Address all correspondence and requests for reprints to: Katsushige Ono, M.D., Ph.D., Department of Pathophysiology, Oita University School of Medicine, 1-1 Idaigaoka, Hasama, Yufu, Oita 879-5593, Japan. E-mail: ono{at}med.oita-u.ac.jp.

T-type Ca²⁺ channel current (I_Ca,T) plays an important role for spontaneous pacemaker activity and is involved in the progression of structural heart diseases. Estrogens are of importance for the regulation of growth and differentiation and function in a wide array of target tissues, including those in the cardiovascular system. The aim of this study was to elucidate the short-term and long-term effects of 17β-estradiol (E₂) on I_Ca,T in cardiomyocytes. We employed in vivo and in vitro techniques to clarify E₂-mediated modulation of heart rate (HR) in ovariectomized rats and I_Ca,T in cardiomyocytes. Ovariectomy increased HR and E₂ supplement reduced HR in ovariectomized rats. Slowing of E₂-induced HR was consistent with the deceleration of automaticity in E₂-treated neonatal cardiomyocytes. Short-term application of E₂ did not have significant effects on I_Ca,T, whereas in cardiomyocytes treated with 10 nM E₂ for 24 h, estrogen receptor-independent down-regulation of peak I_Ca,T and declination of Ca_V3.2 mRNA were observed. Expression of a cardiac-specific transcription factor Csx/Nkx2.5 was also suppressed by E₂ treatment for 24 h. On the other hand, expression of Ca_V3.1 mRNA was unaltered by E₂ treatment in this study.
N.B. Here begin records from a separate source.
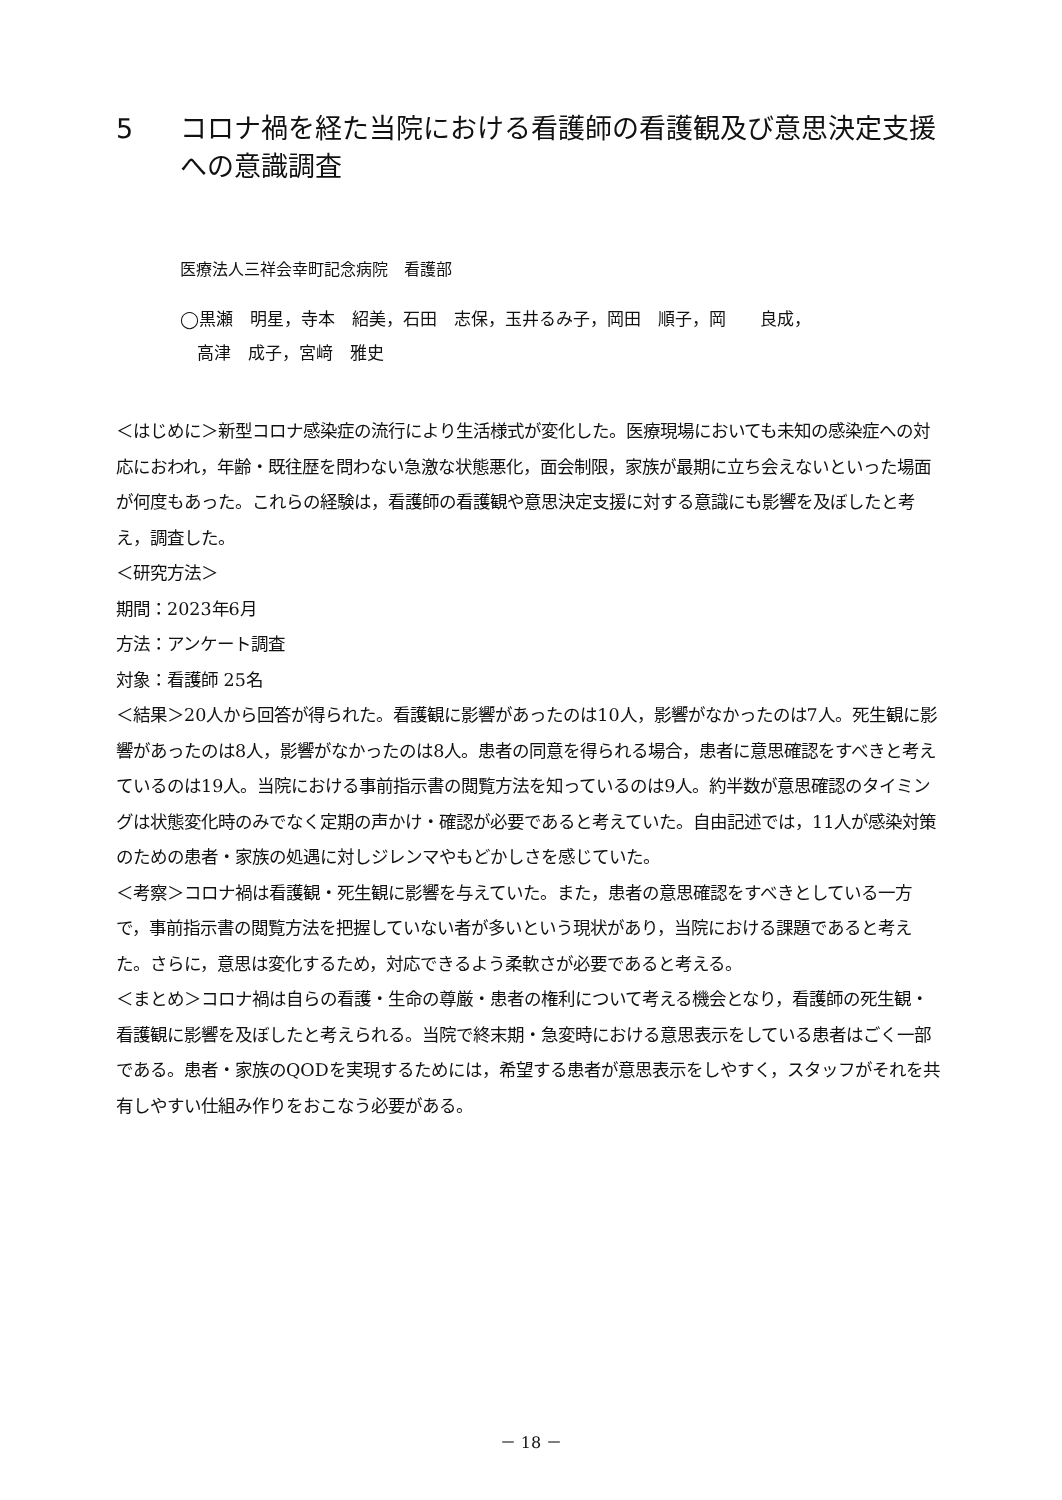5 コロナ禍を経た当院における看護師の看護観及び意思決定支援への意識調査
医療法人三祥会幸町記念病院　看護部
◯黒瀬　明星，寺本　紹美，石田　志保，玉井るみ子，岡田　順子，岡　　良成，
　高津　成子，宮﨑　雅史
＜はじめに＞新型コロナ感染症の流行により生活様式が変化した。医療現場においても未知の感染症への対応におわれ，年齢・既往歴を問わない急激な状態悪化，面会制限，家族が最期に立ち会えないといった場面が何度もあった。これらの経験は，看護師の看護観や意思決定支援に対する意識にも影響を及ぼしたと考え，調査した。
＜研究方法＞
期間：2023年6月
方法：アンケート調査
対象：看護師 25名
＜結果＞20人から回答が得られた。看護観に影響があったのは10人，影響がなかったのは7人。死生観に影響があったのは8人，影響がなかったのは8人。患者の同意を得られる場合，患者に意思確認をすべきと考えているのは19人。当院における事前指示書の閲覧方法を知っているのは9人。約半数が意思確認のタイミングは状態変化時のみでなく定期の声かけ・確認が必要であると考えていた。自由記述では，11人が感染対策のための患者・家族の処遇に対しジレンマやもどかしさを感じていた。
＜考察＞コロナ禍は看護観・死生観に影響を与えていた。また，患者の意思確認をすべきとしている一方で，事前指示書の閲覧方法を把握していない者が多いという現状があり，当院における課題であると考えた。さらに，意思は変化するため，対応できるよう柔軟さが必要であると考える。
＜まとめ＞コロナ禍は自らの看護・生命の尊厳・患者の権利について考える機会となり，看護師の死生観・看護観に影響を及ぼしたと考えられる。当院で終末期・急変時における意思表示をしている患者はごく一部である。患者・家族のQODを実現するためには，希望する患者が意思表示をしやすく，スタッフがそれを共有しやすい仕組み作りをおこなう必要がある。
－ 18 －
An ERK-1/2, 5 inhibitor, PD-98059, abolished the effects of E₂ on I_Ca,T and Ca_V3.2 mRNA as well as Csx/Nkx2.5 mRNA. These findings indicate that E₂ decreases Ca_V3.2 I_Ca,T through activation of ERK-1/2, 5, which is mediated by the suppression of Csx/Nkx2.5-dependent transcription, suggesting a genomic effect of E₂ as a negative chronotropic factor in the heart.